» Task item: Here is the task for the listing below: output exactly the lines from the one containing "index dip: (126, 109)" through the one containing "middle dip: (864, 684)", and leave out the pictures.

» Materials provided:
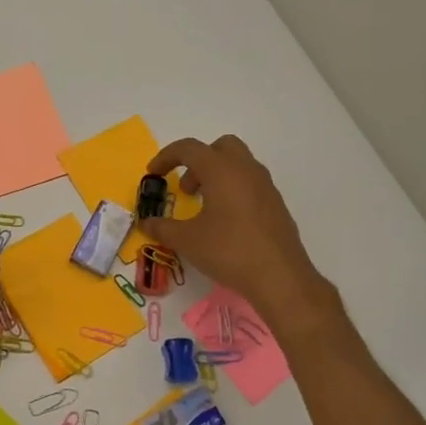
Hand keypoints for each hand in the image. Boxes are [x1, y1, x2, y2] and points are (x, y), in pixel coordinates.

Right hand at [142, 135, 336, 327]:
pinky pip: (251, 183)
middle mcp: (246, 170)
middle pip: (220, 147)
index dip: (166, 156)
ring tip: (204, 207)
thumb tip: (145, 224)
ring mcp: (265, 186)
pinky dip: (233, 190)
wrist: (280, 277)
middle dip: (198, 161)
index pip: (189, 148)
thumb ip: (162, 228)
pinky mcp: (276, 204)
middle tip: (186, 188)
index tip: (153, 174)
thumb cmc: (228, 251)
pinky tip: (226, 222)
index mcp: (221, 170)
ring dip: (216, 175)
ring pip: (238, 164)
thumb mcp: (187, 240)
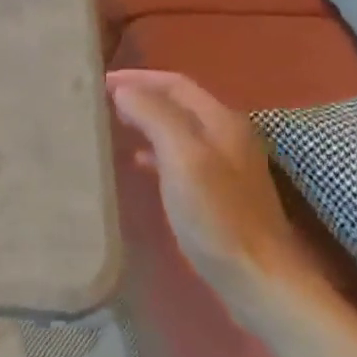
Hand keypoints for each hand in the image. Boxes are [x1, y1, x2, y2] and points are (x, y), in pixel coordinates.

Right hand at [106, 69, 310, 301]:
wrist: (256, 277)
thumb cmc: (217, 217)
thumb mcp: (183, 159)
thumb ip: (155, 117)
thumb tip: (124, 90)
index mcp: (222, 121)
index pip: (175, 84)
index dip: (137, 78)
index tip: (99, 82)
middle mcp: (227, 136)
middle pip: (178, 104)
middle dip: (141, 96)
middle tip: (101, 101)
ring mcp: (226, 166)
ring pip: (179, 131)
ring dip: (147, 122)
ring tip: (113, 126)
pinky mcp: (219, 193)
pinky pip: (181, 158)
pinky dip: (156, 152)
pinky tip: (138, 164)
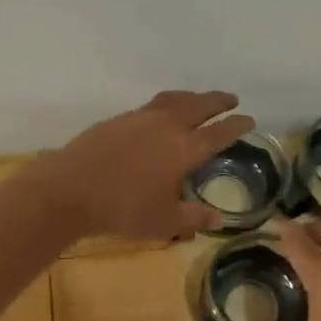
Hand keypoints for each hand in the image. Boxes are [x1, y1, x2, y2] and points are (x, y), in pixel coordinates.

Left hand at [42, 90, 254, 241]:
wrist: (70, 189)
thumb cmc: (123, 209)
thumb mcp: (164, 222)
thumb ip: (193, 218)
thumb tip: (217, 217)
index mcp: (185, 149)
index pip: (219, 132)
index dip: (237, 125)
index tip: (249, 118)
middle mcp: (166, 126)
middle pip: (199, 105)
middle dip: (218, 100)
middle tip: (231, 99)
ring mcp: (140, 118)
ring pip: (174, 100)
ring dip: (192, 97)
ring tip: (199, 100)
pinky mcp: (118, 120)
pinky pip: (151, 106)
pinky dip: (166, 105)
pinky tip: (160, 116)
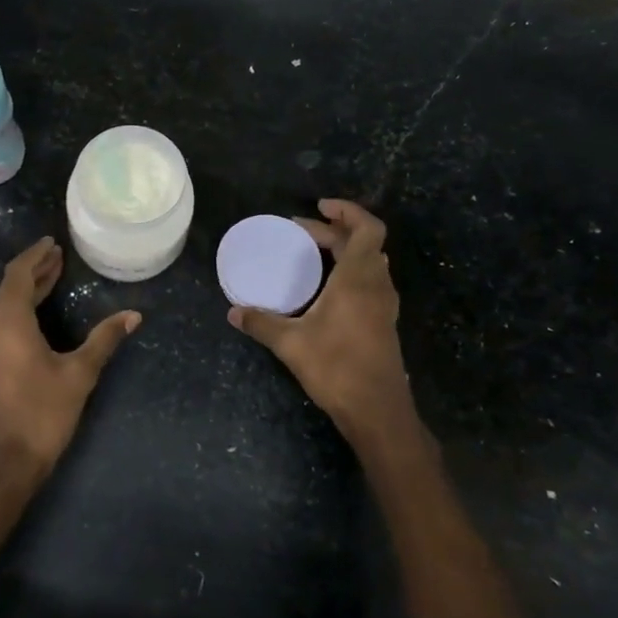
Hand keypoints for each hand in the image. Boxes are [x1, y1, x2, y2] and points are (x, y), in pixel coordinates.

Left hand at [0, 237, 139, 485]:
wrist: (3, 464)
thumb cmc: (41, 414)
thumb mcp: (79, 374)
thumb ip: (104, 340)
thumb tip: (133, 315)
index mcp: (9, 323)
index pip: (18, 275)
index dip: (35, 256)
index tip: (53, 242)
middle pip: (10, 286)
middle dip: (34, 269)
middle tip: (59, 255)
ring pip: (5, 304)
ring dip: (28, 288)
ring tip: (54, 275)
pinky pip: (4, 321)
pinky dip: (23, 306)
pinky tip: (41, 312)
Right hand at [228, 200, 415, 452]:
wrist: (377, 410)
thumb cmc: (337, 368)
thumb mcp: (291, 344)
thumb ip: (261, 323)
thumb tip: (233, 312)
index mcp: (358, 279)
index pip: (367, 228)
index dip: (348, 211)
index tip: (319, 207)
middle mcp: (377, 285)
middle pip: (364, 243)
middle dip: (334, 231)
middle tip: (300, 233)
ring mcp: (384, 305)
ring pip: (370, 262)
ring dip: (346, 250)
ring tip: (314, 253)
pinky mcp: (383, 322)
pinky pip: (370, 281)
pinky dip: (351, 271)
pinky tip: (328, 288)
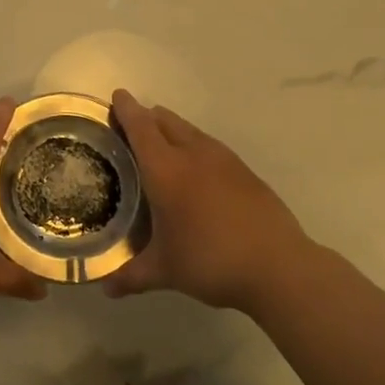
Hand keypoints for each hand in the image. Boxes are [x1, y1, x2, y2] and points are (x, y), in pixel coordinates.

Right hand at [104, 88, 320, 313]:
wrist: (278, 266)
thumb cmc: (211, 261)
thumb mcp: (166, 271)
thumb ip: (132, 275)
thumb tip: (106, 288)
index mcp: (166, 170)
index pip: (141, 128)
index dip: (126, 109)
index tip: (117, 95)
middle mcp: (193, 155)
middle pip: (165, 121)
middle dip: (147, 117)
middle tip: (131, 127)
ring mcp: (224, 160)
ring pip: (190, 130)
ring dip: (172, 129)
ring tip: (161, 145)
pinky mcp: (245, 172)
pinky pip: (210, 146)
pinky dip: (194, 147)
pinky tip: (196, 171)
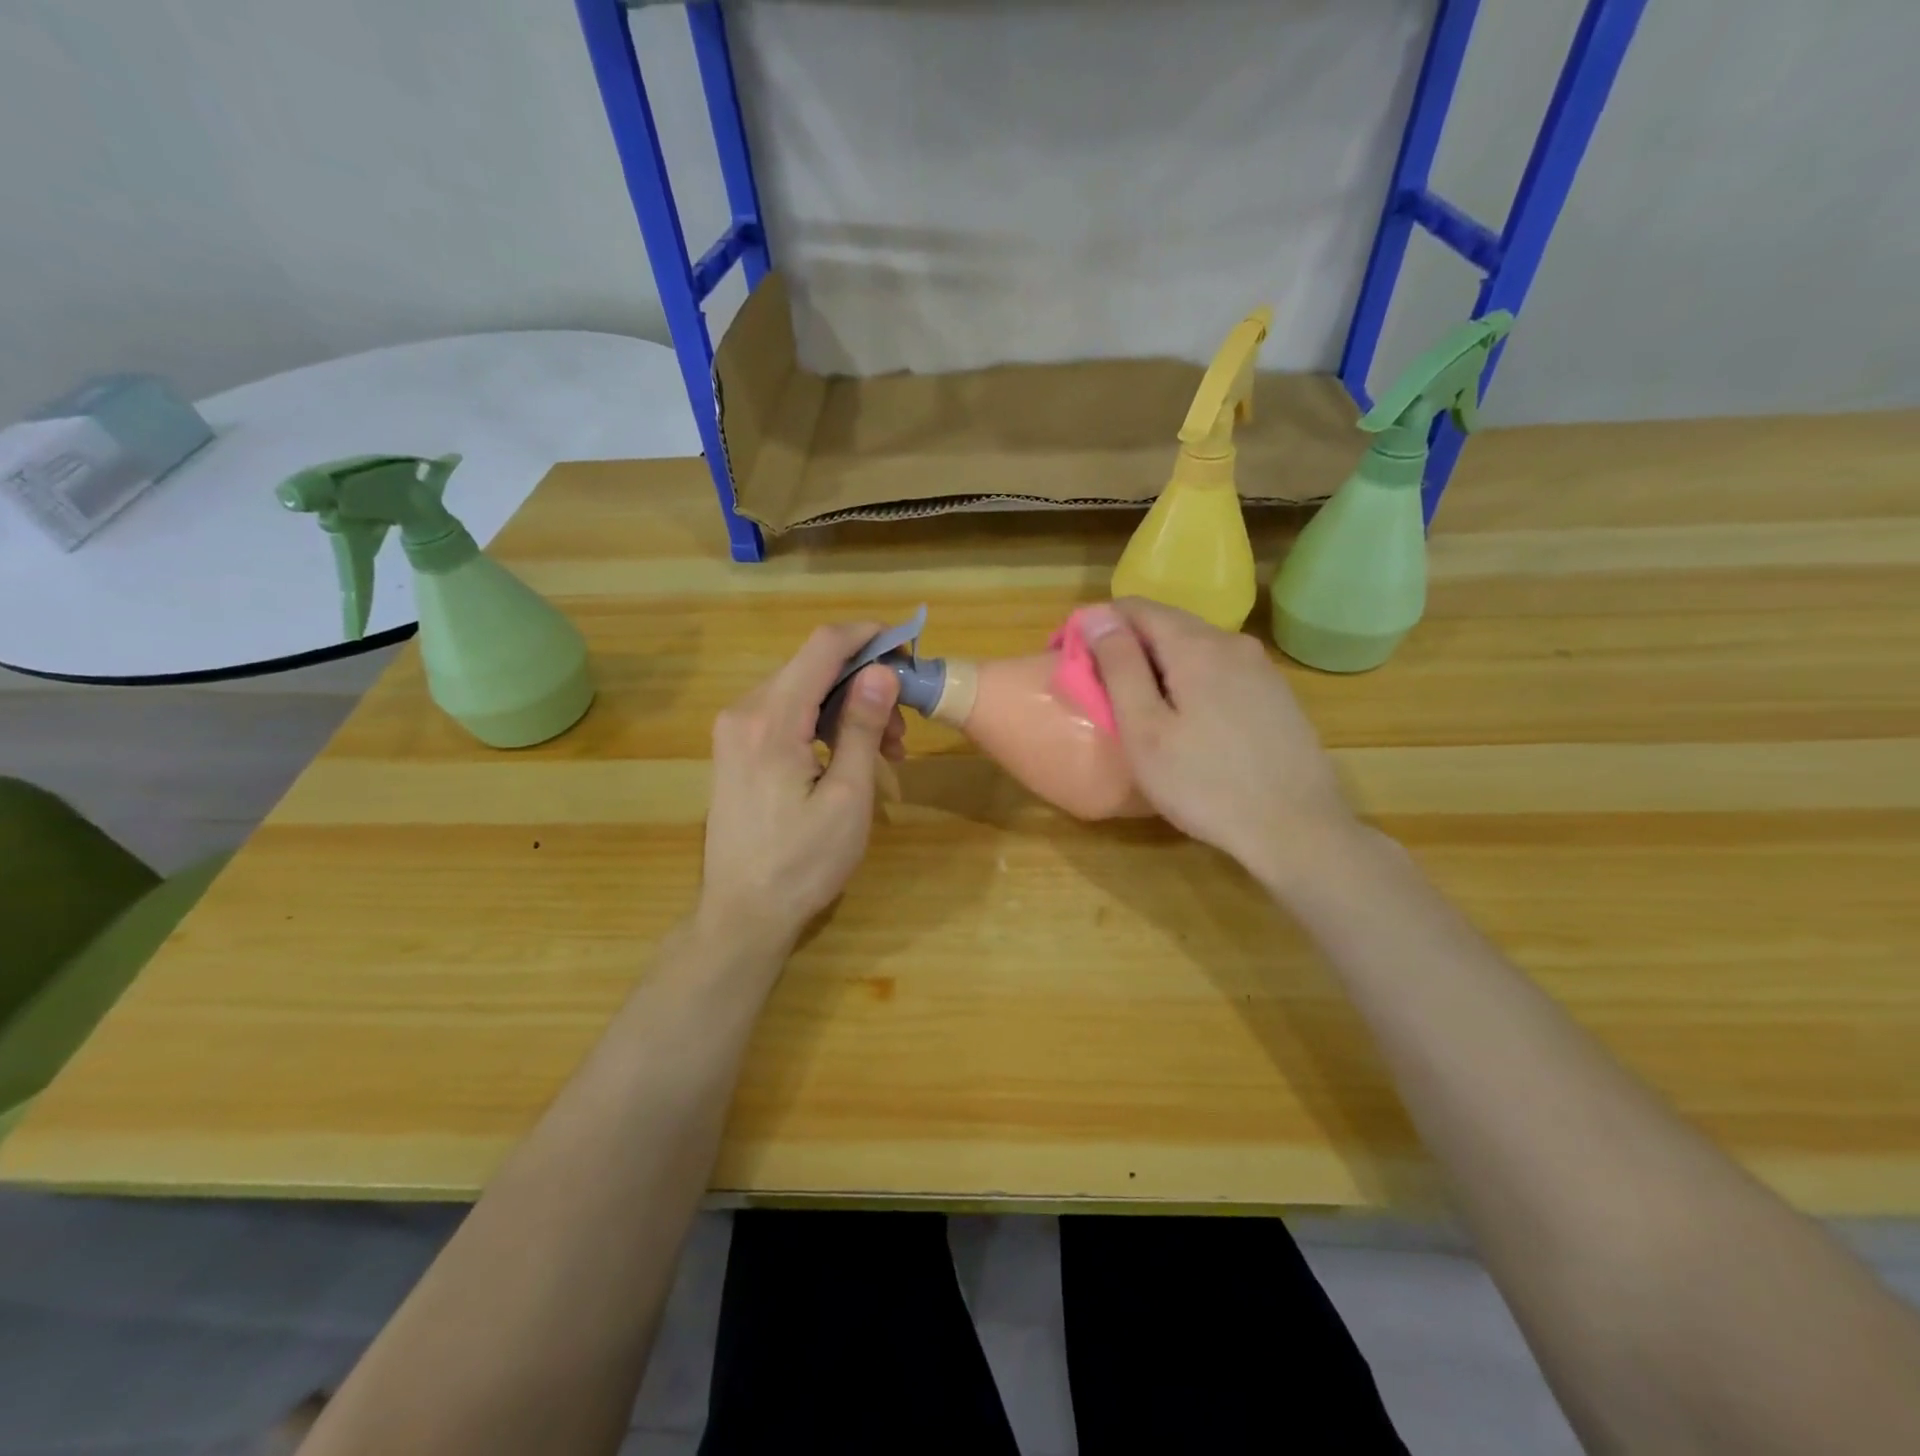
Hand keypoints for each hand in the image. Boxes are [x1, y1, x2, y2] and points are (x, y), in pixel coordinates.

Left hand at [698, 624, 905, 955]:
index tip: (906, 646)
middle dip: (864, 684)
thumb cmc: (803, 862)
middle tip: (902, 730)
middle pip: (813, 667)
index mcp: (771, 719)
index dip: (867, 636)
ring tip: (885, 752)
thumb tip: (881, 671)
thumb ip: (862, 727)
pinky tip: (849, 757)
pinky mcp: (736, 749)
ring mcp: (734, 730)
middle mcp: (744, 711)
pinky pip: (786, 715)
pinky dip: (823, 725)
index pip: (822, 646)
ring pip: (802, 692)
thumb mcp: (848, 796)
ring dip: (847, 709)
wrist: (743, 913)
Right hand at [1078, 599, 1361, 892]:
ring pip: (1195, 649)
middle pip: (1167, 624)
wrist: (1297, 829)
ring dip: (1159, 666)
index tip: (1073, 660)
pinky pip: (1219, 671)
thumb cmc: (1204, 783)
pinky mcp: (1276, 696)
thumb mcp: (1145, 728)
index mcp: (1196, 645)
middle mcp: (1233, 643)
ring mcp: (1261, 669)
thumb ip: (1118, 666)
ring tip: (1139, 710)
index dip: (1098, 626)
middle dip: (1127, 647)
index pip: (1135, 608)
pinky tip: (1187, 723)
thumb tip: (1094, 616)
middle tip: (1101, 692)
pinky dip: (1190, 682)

» Output for this exercise:
index dip: (126, 109)
index tip: (117, 95)
middle mcp: (193, 155)
middle pip: (165, 121)
middle dip: (147, 117)
middle tip: (131, 127)
ring mcp: (224, 160)
ring pip: (190, 130)
ring dip: (172, 129)
ring tip: (161, 145)
pinky mcp: (245, 172)
pinky pip: (210, 146)
pinky dip: (194, 147)
pinky tip: (196, 171)
Hand keypoints for each hand in the image. Boxes are [x1, y1, x2, y2] and points are (x, y), in pixel coordinates.

Left hand at [698, 624, 905, 955]:
index tip: (906, 646)
middle dip: (864, 684)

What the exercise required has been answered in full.